That sentiment appears to have made the difference for Thad Cochran last night — in addition to the “walking around money” John referred to last night. Here is a New York Times report from on the ground in Mississippi. Note the reference to one black Democrat getting paid to organize and to a pastor telling people to wave “Thad” signs:
Roger Smith, a black Democrat who said he was being paid to organize for Mr. Cochran, said, “I don’t know too much about McDaniel other than what McDaniel’s saying: that he’s Tea Party, he’s against Obama, he don’t like black people.”
“You’re going to get one of the white guys in there,” he said. “You got to make a choice.”
In downtown Hattiesburg, Democratic voters trickled out of the Court Street United Methodist Church, saying they had voted for a Republican for the first time in their lives — Mr. Cochran. Heath Kleinke, 38, held his 4-month-old baby and said he wanted her to get a good education in Mississippi, something he believed would be made more difficult if Mr. McDaniel were to make good on his proposal to cut federal funding.

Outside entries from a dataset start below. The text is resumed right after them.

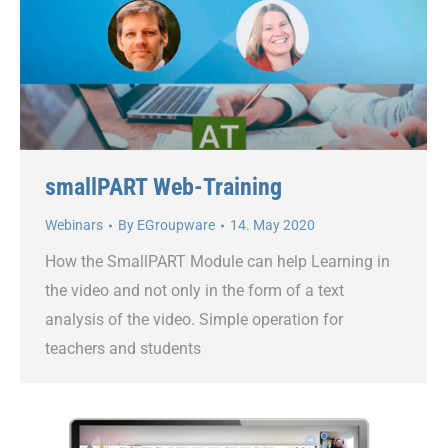
smallPART Web-Training
Webinars
By
EGroupware
14. May 2020
How the SmallPART Module can help Learning in
the video and not only in the form of a text
analysis of the video. Simple operation for
teachers and students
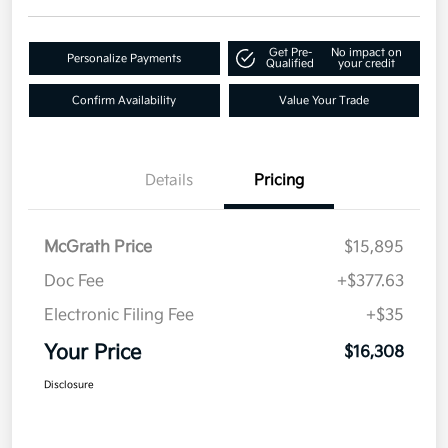
Get Pre-
No impact on
Personalize Payments
Qualified
your credit
Confirm Availability
Value Your Trade
Details
Pricing
McGrath Price
$15,895
Doc Fee
+$377.63
Electronic Filing Fee
+$35
Your Price
$16,308
Disclosure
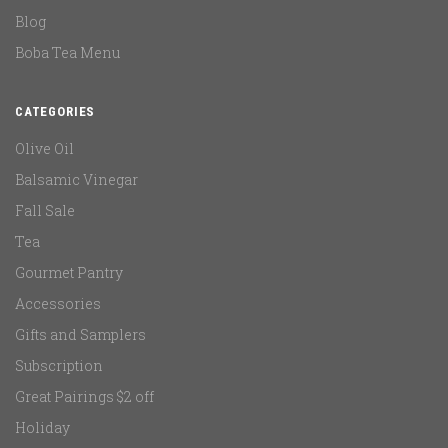
Blog
Boba Tea Menu
CATEGORIES
Olive Oil
Balsamic Vinegar
Fall Sale
Tea
Gourmet Pantry
Accessories
Gifts and Samplers
Subscription
Great Pairings $2 off
Holiday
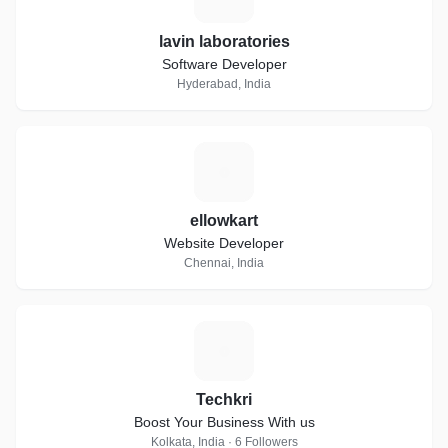
lavin laboratories
Software Developer
Hyderabad, India
E
ellowkart
Website Developer
Chennai, India
T
Techkri
Boost Your Business With us
Kolkata, India · 6 Followers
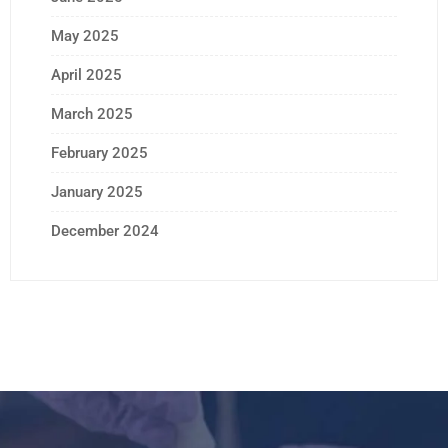
May 2025
April 2025
March 2025
February 2025
January 2025
December 2024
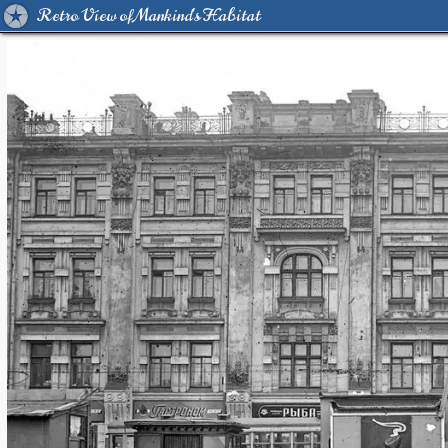
Retro View of Mankind's Habitat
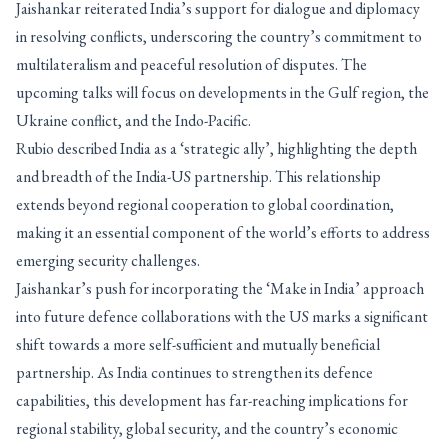
Jaishankar reiterated India’s support for dialogue and diplomacy
in resolving conflicts, underscoring the country’s commitment to
multilateralism and peaceful resolution of disputes. The
upcoming talks will focus on developments in the Gulf region, the
Ukraine conflict, and the Indo-Pacific.
Rubio described India as a ‘strategic ally’, highlighting the depth
and breadth of the India-US partnership. This relationship
extends beyond regional cooperation to global coordination,
making it an essential component of the world’s efforts to address
emerging security challenges.
Jaishankar’s push for incorporating the ‘Make in India’ approach
into future defence collaborations with the US marks a significant
shift towards a more self-sufficient and mutually beneficial
partnership. As India continues to strengthen its defence
capabilities, this development has far-reaching implications for
regional stability, global security, and the country’s economic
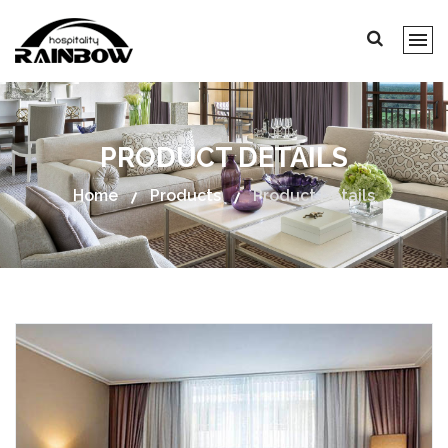
PRODUCT DETAILS
Home
Products
Product Details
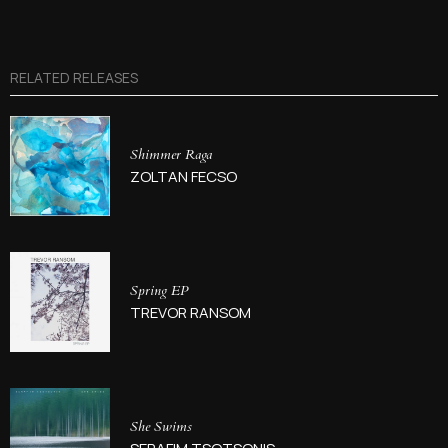
RELATED RELEASES
Shimmer Raga
ZOLTAN FECSO
Spring EP
TREVOR RANSOM
She Swims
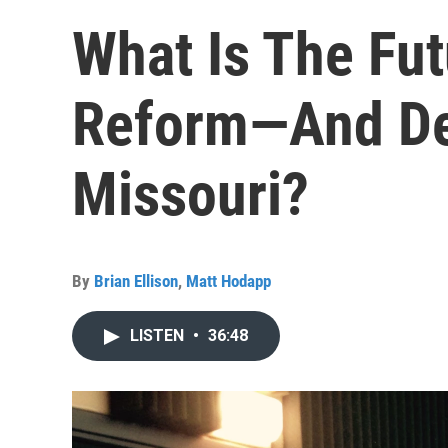
What Is The Fut
Reform—And D
Missouri?
By
Brian Ellison
,
Matt Hodapp
LISTEN
•
36:48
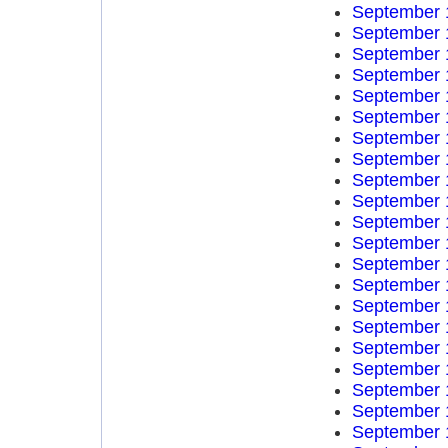
September 
September 
September 
September 
September 
September 
September 
September 
September 
September 
September 
September 
September 
September 
September 
September 
September 
September 
September 
September 
September 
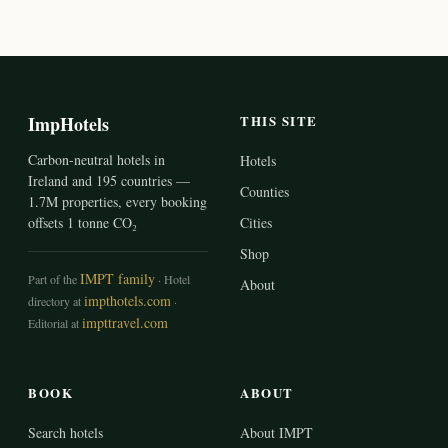
ImpHotels
THIS SITE
Carbon-neutral hotels in
Hotels
Ireland and 195 countries —
Counties
1.7M properties, every booking
offsets 1 tonne CO₂
Cities
Shop
IMPT family
Part of the
· Hotel
About
impthotels.com
directory at
·
impttravel.com
Editorial at
BOOK
ABOUT
Search hotels
About IMPT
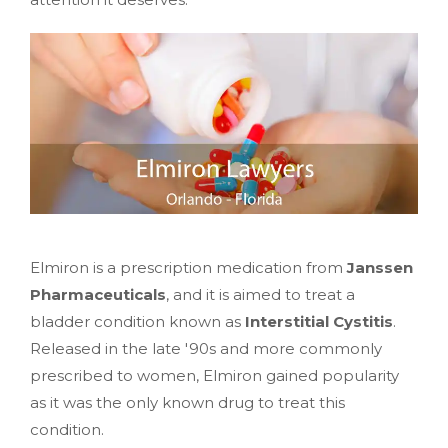
Elmiron is a prescription medication from
Janssen
Pharmaceuticals
, and it is aimed to treat a
bladder condition known as
Interstitial Cystitis
.
Released in the late '90s and more commonly
prescribed to women, Elmiron gained popularity
as it was the only known drug to treat this
condition.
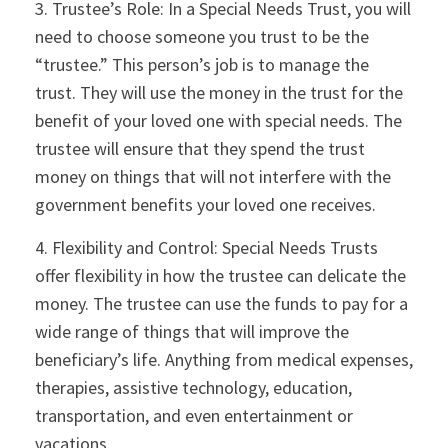
3. Trustee’s Role: In a Special Needs Trust, you will
need to choose someone you trust to be the
“trustee.” This person’s job is to manage the
trust. They will use the money in the trust for the
benefit of your loved one with special needs. The
trustee will ensure that they spend the trust
money on things that will not interfere with the
government benefits your loved one receives.
4. Flexibility and Control: Special Needs Trusts
offer flexibility in how the trustee can delicate the
money. The trustee can use the funds to pay for a
wide range of things that will improve the
beneficiary’s life. Anything from medical expenses,
therapies, assistive technology, education,
transportation, and even entertainment or
vacations.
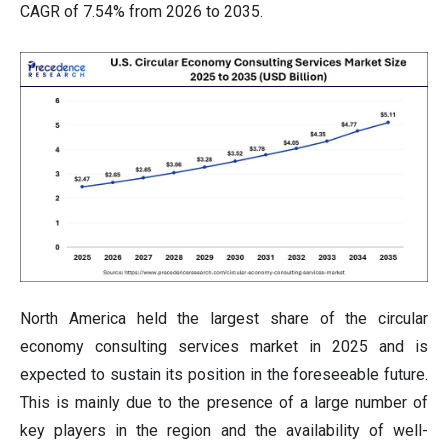
CAGR of 7.54% from 2026 to 2035.
North America held the largest share of the circular
economy consulting services market in 2025 and is
expected to sustain its position in the foreseeable future.
This is mainly due to the presence of a large number of
key players in the region and the availability of well-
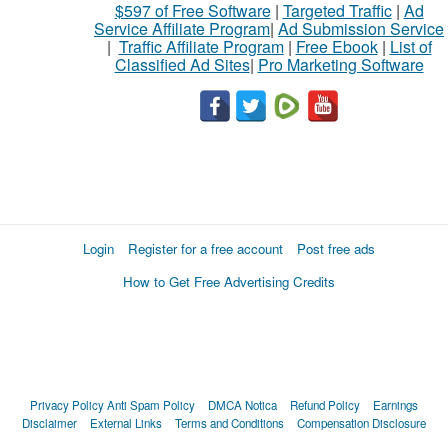
$597 of Free Software
|
Targeted Traffic
|
Ad
Service Affiliate Program
|
Ad Submission Service
|
Traffic Affiliate Program
|
Free Ebook
|
List of
Classified Ad Sites
|
Pro Marketing Software
Login
Register for a free account
Post free ads
How to Get Free Advertising Credits
Privacy Policy
Anti Spam Policy
DMCA Notica
Refund Policy
Earnings
Disclaimer
External Links
Terms and Conditions
Compensation Disclosure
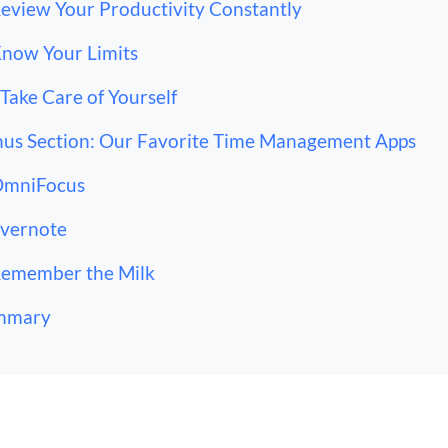
Review Your Productivity Constantly
Know Your Limits
 Take Care of Yourself
us Section: Our Favorite Time Management Apps
OmniFocus
Evernote
Remember the Milk
mmary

“The fact that he openly criticizes Thad Cochran for talking to Democrats riled me up from the beginning,” added Mr. Kleinke, a graphic designer.
Kay Tyler, an African-American who works for the Jackson public school system, said Mr. Cochran simply never asked for her vote — until now. “He should have,” Ms. Tyler said.
White Democrats also turned out for the senator. Dorothy McGehee, 88, a lifelong Democrat who registered blacks to vote in the civil rights era, found herself putting out Cochran yard signs in Meadville, Miss., and begging her friends to vote.
Kino Sintee, 17, and three black friends waved “Thad” signs on a street corner in a black Hattiesburg neighborhood. They said the preacher from Mount Olive Baptist Church asked them to help out.
“They’re talking about taking everything away from us,” he said. “People still need stuff.”